Я приоткрывала рот, чтобы объяснить это все Матвею, но язык онемел.
— И если бы у матери было побольше мозгов, а не настолько длинный язык… — Матвей поправил пальто, опустил руку в карман и вытащил сигареты. Многозначительно посмотрел на меня. Но за два года я уже привыкла к мысли, что Матвей не мой муж и поэтому он волен делать все что хочет.
Даже курить в присутствии меня.
— И как ее длинный язык помог тебе? — спросила я о особо неинтересном, ведь просто не могла говорить о важном. О ребёнке.
Матвей долго смотрел на пачку сигарет в своей ладони, словно взвешивая как лучше сейчас поступить и в итоге бросил ее между нами на сиденье.
— Просто. Оказалась моя младшая сестра была в курсе всего, — Матвей пожал плечами. — И в скандале со своим мужем призналась, что надо как Ульяна уехать и увезти малыша. Ну и все… Зять мне это передал. Единственный кто понимал насколько мне важен ребёнок.
Я усмехнулась. Ох, милая импульсивная золовка, маленькая девочка Вера. Никогда ты не умела держать язык за зубами.
Машина остановилась возле многоэтажного здания. Панорамные окна и с другой стороны вид на реку. Одна из самых престижных гостиниц города. Матвей обошёл авто и открыл мне дверь.
Я понимала, что захожу в клетку со зверем, что хожу на острие, но надо закончить этот разговор. Закончить и разойтись окончательно. С подписанием заявления на развод.

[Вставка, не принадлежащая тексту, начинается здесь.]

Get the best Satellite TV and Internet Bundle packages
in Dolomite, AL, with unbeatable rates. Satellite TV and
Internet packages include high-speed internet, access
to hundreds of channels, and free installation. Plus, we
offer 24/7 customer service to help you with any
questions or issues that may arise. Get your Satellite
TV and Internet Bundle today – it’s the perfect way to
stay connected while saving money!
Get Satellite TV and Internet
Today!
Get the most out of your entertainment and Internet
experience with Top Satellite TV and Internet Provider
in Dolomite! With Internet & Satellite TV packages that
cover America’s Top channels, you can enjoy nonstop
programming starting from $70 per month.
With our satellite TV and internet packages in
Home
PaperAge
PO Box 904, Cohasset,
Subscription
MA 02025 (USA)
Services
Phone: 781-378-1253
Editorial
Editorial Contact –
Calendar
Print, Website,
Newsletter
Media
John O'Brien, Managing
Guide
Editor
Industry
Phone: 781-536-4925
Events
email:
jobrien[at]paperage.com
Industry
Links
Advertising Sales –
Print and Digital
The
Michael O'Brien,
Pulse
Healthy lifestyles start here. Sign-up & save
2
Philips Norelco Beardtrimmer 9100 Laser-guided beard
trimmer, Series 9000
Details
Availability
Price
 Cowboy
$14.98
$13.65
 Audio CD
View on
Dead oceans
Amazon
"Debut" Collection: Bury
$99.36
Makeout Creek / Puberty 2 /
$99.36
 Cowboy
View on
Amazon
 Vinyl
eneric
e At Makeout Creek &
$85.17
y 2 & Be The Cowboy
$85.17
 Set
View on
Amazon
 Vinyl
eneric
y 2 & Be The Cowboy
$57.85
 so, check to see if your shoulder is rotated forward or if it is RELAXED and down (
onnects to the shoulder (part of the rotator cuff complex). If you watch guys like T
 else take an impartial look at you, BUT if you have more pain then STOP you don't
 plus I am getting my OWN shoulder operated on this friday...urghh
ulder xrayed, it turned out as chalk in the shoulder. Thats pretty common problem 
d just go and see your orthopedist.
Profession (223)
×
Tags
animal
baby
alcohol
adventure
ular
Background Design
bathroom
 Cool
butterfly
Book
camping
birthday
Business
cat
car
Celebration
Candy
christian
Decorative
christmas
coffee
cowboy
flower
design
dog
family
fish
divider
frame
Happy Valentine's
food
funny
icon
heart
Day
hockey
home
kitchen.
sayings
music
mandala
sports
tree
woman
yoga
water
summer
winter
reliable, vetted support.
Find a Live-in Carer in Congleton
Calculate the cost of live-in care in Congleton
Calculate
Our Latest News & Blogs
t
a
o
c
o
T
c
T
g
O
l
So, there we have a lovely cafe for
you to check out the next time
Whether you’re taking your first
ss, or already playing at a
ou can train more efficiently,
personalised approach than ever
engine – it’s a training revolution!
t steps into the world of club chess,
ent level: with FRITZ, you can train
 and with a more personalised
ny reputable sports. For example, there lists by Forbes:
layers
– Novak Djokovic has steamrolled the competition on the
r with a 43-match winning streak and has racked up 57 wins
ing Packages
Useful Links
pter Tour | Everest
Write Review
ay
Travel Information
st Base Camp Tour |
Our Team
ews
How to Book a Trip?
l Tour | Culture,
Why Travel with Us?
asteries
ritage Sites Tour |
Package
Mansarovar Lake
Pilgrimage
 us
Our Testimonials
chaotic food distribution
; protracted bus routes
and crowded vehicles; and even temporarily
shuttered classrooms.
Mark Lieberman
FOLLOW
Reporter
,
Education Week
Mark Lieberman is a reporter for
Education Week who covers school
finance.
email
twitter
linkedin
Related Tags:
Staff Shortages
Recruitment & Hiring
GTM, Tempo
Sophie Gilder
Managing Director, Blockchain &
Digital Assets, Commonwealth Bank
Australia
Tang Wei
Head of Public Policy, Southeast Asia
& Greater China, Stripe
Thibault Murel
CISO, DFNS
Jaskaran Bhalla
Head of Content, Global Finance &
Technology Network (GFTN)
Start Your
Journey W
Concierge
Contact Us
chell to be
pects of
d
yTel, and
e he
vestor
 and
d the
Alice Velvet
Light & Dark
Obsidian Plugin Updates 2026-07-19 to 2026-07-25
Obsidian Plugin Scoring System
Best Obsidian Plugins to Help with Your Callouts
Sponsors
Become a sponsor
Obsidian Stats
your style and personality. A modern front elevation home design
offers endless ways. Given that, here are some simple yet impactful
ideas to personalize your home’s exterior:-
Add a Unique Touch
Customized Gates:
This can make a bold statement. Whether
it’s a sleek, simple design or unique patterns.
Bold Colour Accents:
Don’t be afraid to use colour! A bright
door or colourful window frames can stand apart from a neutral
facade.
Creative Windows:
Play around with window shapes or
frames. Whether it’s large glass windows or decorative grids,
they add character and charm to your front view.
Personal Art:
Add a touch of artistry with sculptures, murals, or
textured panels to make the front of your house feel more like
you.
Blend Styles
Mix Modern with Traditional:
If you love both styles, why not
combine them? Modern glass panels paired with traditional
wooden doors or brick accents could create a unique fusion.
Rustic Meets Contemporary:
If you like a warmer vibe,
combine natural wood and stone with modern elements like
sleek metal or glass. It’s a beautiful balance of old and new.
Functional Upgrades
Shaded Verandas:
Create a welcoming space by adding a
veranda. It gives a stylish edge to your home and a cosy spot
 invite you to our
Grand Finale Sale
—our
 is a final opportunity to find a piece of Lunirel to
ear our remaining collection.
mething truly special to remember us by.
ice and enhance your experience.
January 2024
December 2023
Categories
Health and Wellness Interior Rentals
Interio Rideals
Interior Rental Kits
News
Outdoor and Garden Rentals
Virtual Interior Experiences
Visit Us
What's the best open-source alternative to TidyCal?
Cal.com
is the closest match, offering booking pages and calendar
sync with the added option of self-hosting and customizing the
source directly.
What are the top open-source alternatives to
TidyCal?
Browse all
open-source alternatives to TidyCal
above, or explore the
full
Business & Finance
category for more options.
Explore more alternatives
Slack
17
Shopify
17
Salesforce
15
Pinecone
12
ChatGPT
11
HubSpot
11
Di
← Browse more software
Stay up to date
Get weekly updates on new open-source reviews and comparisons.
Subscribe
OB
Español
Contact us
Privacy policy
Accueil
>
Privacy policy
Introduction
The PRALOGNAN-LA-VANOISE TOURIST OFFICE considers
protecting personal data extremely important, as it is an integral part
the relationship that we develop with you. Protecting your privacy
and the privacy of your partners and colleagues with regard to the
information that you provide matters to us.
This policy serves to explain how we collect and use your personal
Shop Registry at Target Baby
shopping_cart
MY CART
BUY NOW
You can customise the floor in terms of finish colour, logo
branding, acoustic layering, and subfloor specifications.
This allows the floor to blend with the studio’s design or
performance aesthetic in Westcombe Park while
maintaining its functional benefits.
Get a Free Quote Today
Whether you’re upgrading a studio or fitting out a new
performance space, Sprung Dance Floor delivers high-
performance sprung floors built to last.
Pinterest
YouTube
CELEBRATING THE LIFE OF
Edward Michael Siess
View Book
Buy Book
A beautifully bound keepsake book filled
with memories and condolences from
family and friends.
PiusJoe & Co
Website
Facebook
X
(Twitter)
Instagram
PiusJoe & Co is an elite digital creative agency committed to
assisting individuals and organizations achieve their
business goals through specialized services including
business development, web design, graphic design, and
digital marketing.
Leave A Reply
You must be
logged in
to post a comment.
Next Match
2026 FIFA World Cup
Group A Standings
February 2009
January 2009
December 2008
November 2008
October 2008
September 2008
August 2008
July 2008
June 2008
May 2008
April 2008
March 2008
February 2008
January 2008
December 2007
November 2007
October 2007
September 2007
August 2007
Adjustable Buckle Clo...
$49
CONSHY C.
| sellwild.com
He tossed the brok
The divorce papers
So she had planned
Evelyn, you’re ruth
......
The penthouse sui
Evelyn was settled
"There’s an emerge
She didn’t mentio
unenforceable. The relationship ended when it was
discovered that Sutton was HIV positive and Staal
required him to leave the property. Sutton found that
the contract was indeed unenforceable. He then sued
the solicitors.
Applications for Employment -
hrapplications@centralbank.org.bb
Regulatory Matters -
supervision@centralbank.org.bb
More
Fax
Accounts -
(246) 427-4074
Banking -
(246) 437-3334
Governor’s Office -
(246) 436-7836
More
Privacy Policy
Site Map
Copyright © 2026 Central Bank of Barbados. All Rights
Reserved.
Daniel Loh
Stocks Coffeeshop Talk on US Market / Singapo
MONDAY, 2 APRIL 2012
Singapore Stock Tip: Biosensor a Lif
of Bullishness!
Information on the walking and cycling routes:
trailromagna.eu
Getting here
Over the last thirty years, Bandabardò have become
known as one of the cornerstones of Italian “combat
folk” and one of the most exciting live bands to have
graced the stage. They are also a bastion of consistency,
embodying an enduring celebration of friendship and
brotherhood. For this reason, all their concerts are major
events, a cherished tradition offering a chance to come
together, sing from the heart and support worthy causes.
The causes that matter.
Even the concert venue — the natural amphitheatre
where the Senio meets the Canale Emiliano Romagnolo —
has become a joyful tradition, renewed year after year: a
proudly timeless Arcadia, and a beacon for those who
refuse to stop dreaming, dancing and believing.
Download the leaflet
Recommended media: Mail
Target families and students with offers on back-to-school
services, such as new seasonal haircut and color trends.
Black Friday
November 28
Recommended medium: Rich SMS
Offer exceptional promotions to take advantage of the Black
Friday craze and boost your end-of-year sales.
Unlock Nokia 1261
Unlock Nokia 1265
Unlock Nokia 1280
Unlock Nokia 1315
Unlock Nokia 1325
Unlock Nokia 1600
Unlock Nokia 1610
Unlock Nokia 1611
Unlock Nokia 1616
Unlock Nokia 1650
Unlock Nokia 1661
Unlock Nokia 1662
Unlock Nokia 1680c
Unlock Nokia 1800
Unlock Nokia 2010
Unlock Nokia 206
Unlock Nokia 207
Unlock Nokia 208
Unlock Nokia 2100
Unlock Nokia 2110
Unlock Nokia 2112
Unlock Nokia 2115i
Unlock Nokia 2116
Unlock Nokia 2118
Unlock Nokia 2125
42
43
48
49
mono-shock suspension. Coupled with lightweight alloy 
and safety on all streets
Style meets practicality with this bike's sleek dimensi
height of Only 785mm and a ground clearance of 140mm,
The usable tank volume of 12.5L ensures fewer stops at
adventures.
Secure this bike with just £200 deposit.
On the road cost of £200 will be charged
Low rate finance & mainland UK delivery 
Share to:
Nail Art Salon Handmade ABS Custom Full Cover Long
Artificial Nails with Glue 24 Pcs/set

Светлый огромный холл и милая улыбчивая девочка — администратор, которая отдала ключи от номера. Внутри сразу встали воспоминания, как мы с Матвеем так иногда сбегали из жизни. Просто на выходные снимали номер в гостинице, из которого и не выходили. Были только вдвоём. Открытые друг другу и обнаженные. Иногда, чтобы совсем пропасть для мира, мы уезжали в другие города, развлекались, так путешествуя по округе, когда отпуск и не светил Матвею.
Я помнила, как один раз, спустя шесть часов в дороге мы зашли в номер и вместо того, чтобы упасть без сил, накинулись друг на друга. Матвей задирал мою тонкую кофту, стягивал ее. Я впивалась в его губы, терлась о щетину его как ласковая кошка и все это было ещё в прихожей.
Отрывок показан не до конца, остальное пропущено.